A: For me, art’s my communication. It’s the only way I can accurately show people what I feel. When I leave this earth, I want my art to have expanded people just a bit more, if not healed them in some way. I know it’s a lofty goal, and practically speaking, I make art that I love for myself. The biggest surprise has been that others have connected with it so deeply. So, a win-win.
Q: Do you have favorite ways of scattering beauty into the world?
A: Everything’s so beautiful to me. The darkness, the light. The in-betweens. I’m deeply moved by the smallest things. If I scatter anything, it’s just to share those little moments; whether it’s Instagram, painting, or photography. Showing people the magic in the everyday is my passion. Even the darkest parts of our life have a kind of beauty. If we can see it differently, I think it’d remove a lot of the shame we feel for things we can’t help. That process is beautiful.
Q: Introduce Myrtle to us, please.
A: Myrtle’s an ostrich woman who came partly from a dream and partly from just an idea I had.

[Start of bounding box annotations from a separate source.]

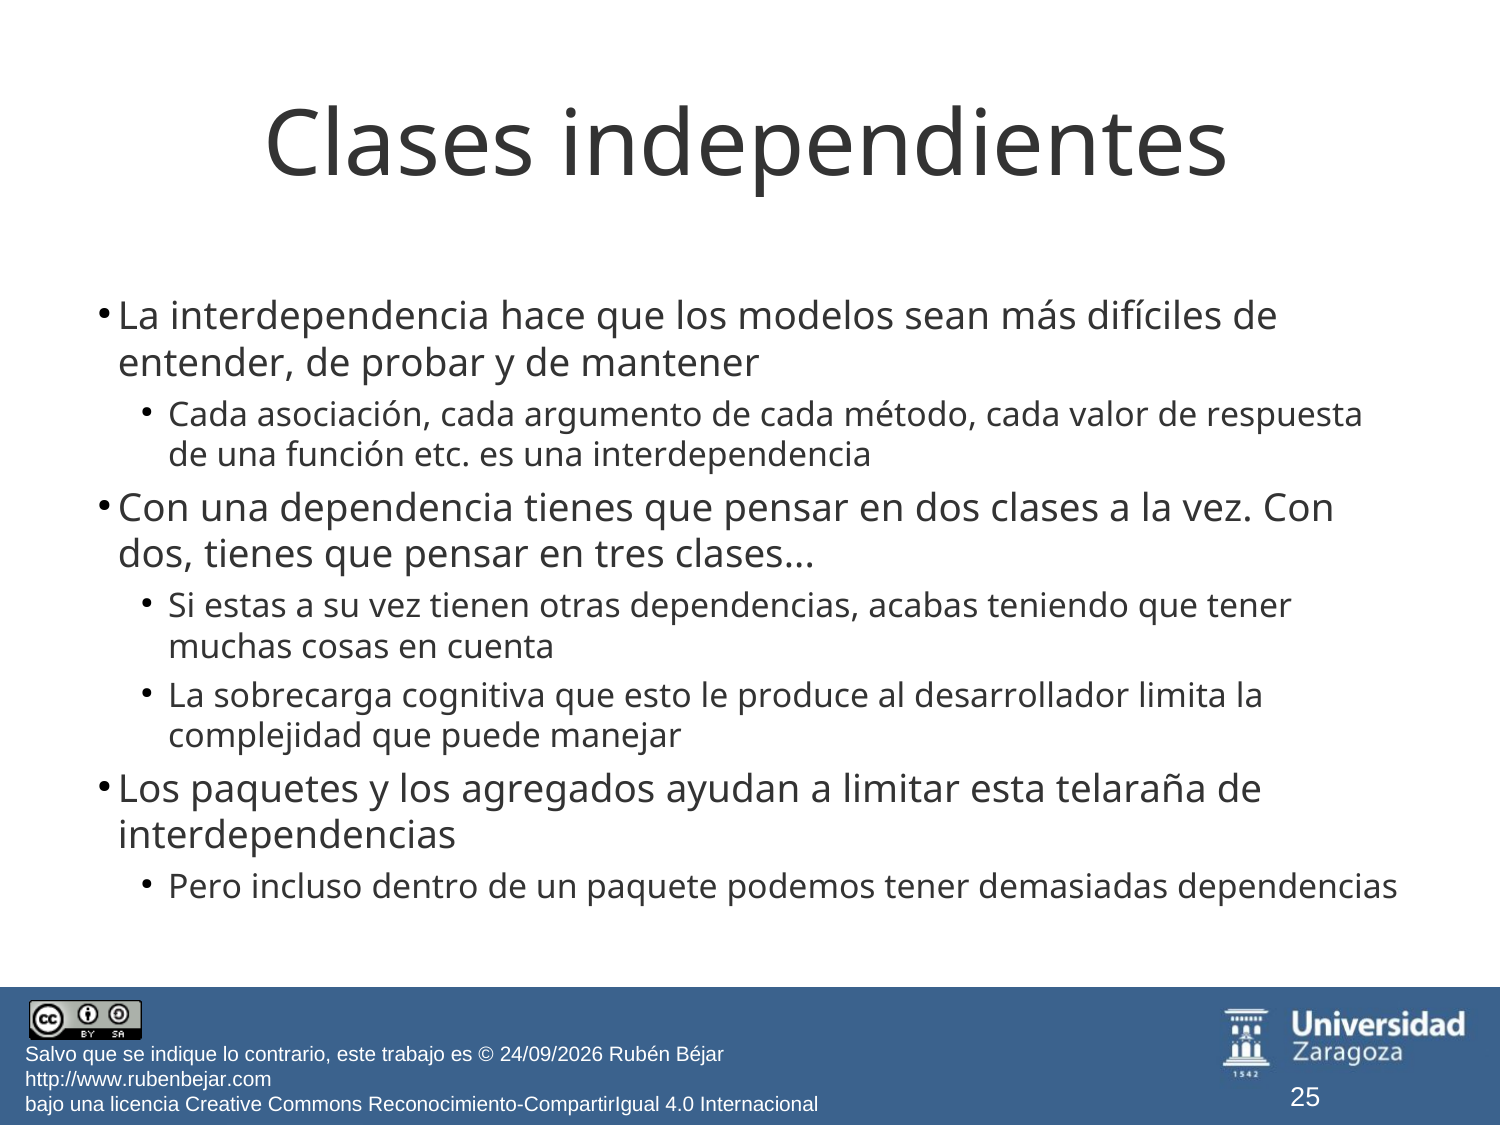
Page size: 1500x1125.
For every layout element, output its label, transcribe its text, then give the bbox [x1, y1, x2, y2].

picture [0, 987, 1500, 1125]
title Clases independientes [74, 21, 1420, 257]
list La interdependencia hace que los modelos sean más difíciles de entender, de probar y de mantener Cada asociación, cada argumento de cada método, cada valor de respuesta de una función etc. es una interdependencia Con una dependencia tienes que pensar en dos clases a la vez. Con dos, tienes que pensar en tres clases... Si estas a su vez tienen otras dependencias, acabas teniendo que tener muchas cosas en cuenta La sobrecarga cognitiva que esto le produce al desarrollador limita la complejidad que puede manejar Los paquetes y los agregados ayudan a limitar esta telaraña de interdependencias Pero incluso dentro de un paquete podemos tener demasiadas dependencias [82, 283, 1418, 957]
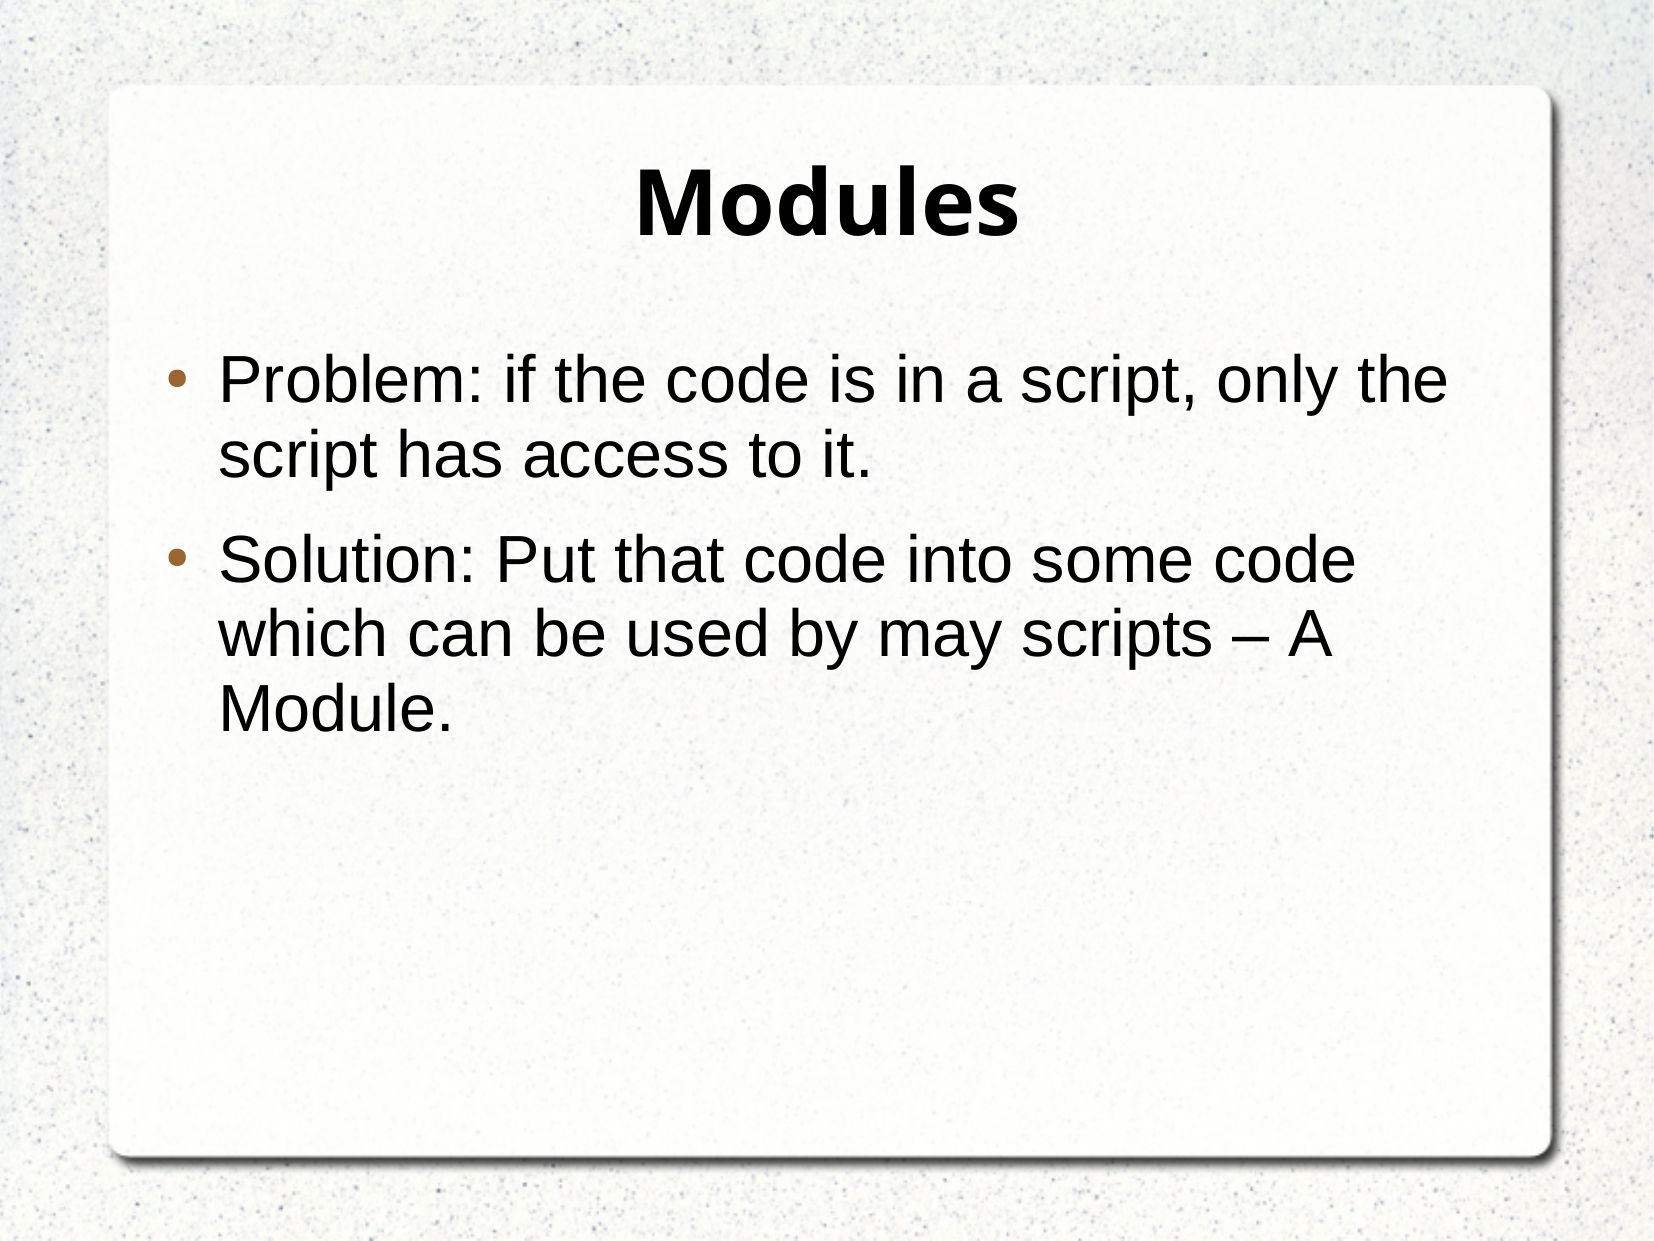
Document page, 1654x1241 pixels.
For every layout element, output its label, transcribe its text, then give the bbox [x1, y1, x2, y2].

I was drawing in my sketchbook one night, and there she was. She was powerful from the start. I recognized her as the person I’ve been trying to be for a while now. She’d been coming out bit by bit, and when I took a trip to Oregon with 11 other badass women, I came home feeling so confident with myself as a person that I think Myrtle finally just came out. She just does her thing. She’s like that eccentric old lady down the block who’s so herself that people have to respect that. Not that she cares. She knows it’s her life to live, and while she loves very deeply, she also just doesn’t have time for nonsense.
Q: Is she your alter ego?
A: I think that yes, she’s my alter ego. For years, I described myself as an ostrich with my head in the sand. Life was too much for me. I couldn’t deal with anything. But as I learned to love who I am, I gained confidence and was able to hold my head up a bit higher as time went on. Myrtle came out in a very subconscious way, and I didn’t put two and two together about the ostrich thing until much later. Such is how all my art works.

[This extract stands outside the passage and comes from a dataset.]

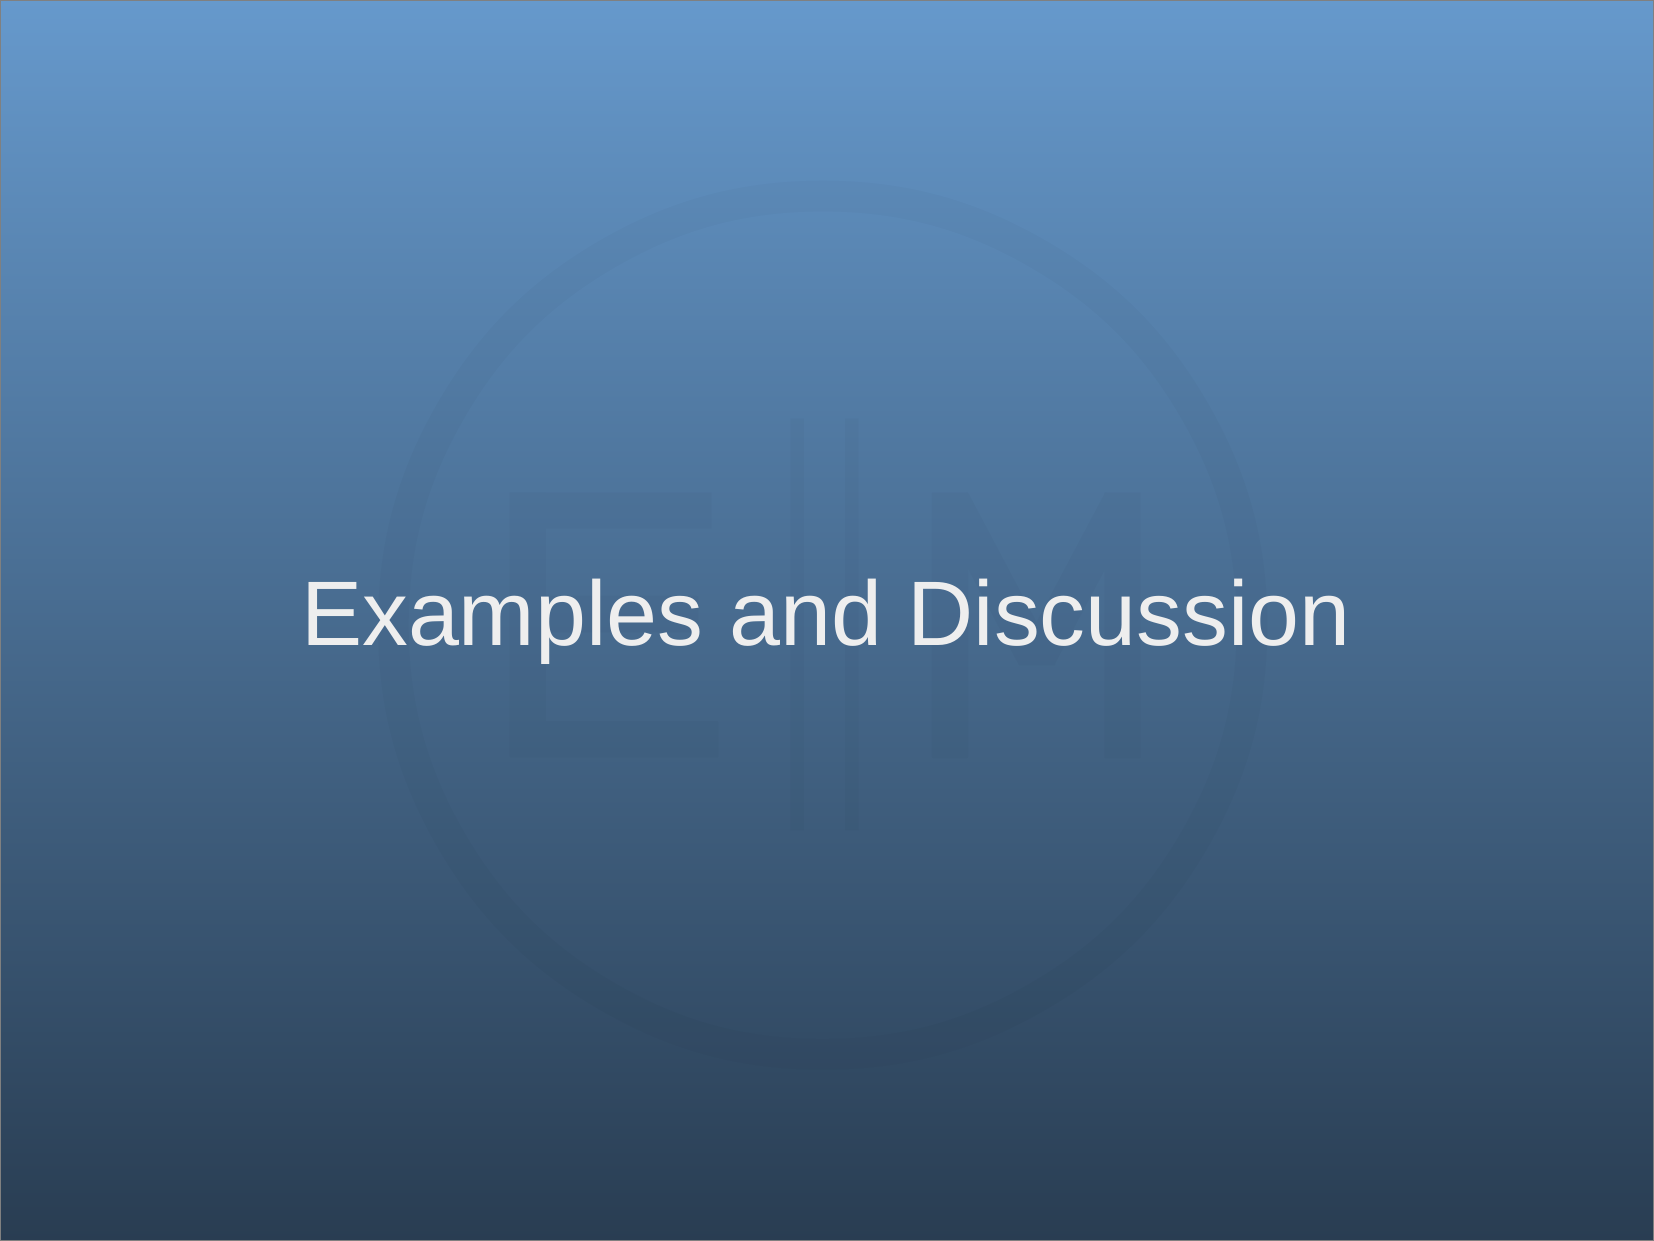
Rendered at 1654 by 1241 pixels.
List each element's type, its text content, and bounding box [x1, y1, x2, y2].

title Examples and Discussion [82, 245, 1571, 981]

Q: Why’s the word “no” so challenging but empowering?
A: For me, “no” is a challenging word because rocking the boat means conflict. I’ve had so much conflict already — from abuse and from difficult, toxic people — that to say “no” was to invite stress. I just couldn’t handle it. I’m still working on it. But I’m getting better. Coupling it with kindness has been really helpful.
Q: You mention in your blog that fear has been a worthy adversary and that Myrtle helps you to confront it. Would you share about that?

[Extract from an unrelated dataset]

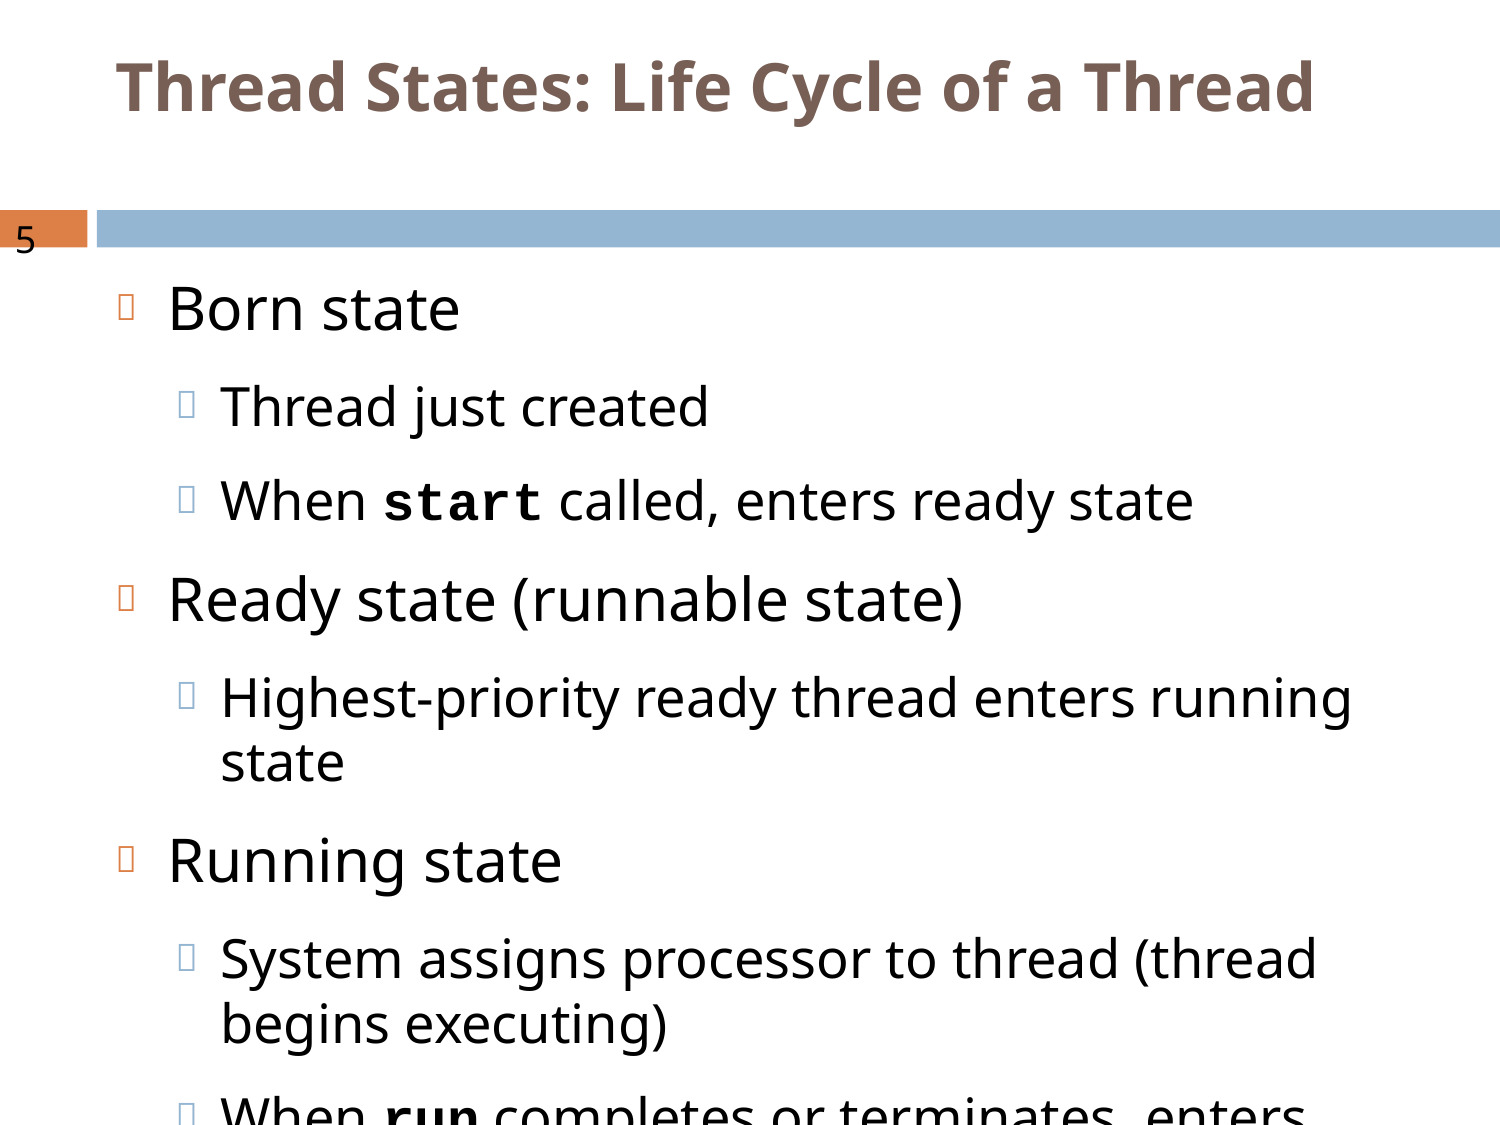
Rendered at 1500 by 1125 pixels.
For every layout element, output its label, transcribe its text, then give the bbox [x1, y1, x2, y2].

A: Fear crippled me for so many years. Myrtle is some kind of magic for me, and I’m learning others. Her voice and attitude are so strong that I feel she’s just that strong reminder that we can just be who we are, and that’s OK. And when we own our lives, all things start to click into place. There’s less fear when we remember that this is it. Life’s short, and I don’t want to be on my deathbed having memories of how much I cared about other people’s thoughts of me. It makes me angry that I did for so long. No more.
Q: Although I know it impacts men too, why do you think women in particular have a difficult time releasing attachment to what people think about them?
A: Women crave connection. We assume we have to be acceptable to deserve that connection. So we mold ourselves into beings that fit in easier to make friends that don’t end up being the ones we need. They end up being toxic or unhealthy because we’re not being authentic. Authenticity scares us because we fear we’ll be outcast and never find love. But the more authentic we are, the more we give others permission and strength to let go of that exhausting baggage. Only then can we have real connection.
Q: Can we channel our inner Myrtle in different ways? I’m against smoking, but I see her cigarette as beaming an assertive “don’t mess with me” attitude rather than as advocating for smoking.
A: Myrtle’s Myrtle. Yes, she’s an illustration, so I think she’ll speak truth that each person needs. That’s the beauty of art. But as a character, Myrtle does what she does. She doesn’t actually smoke these days, but she lights up the cigarette and holds it for comfort. That’s her journey. And that’s the point. We might not always agree with each other’s choices, but they’re not our choices. Each person deserves that power to decide.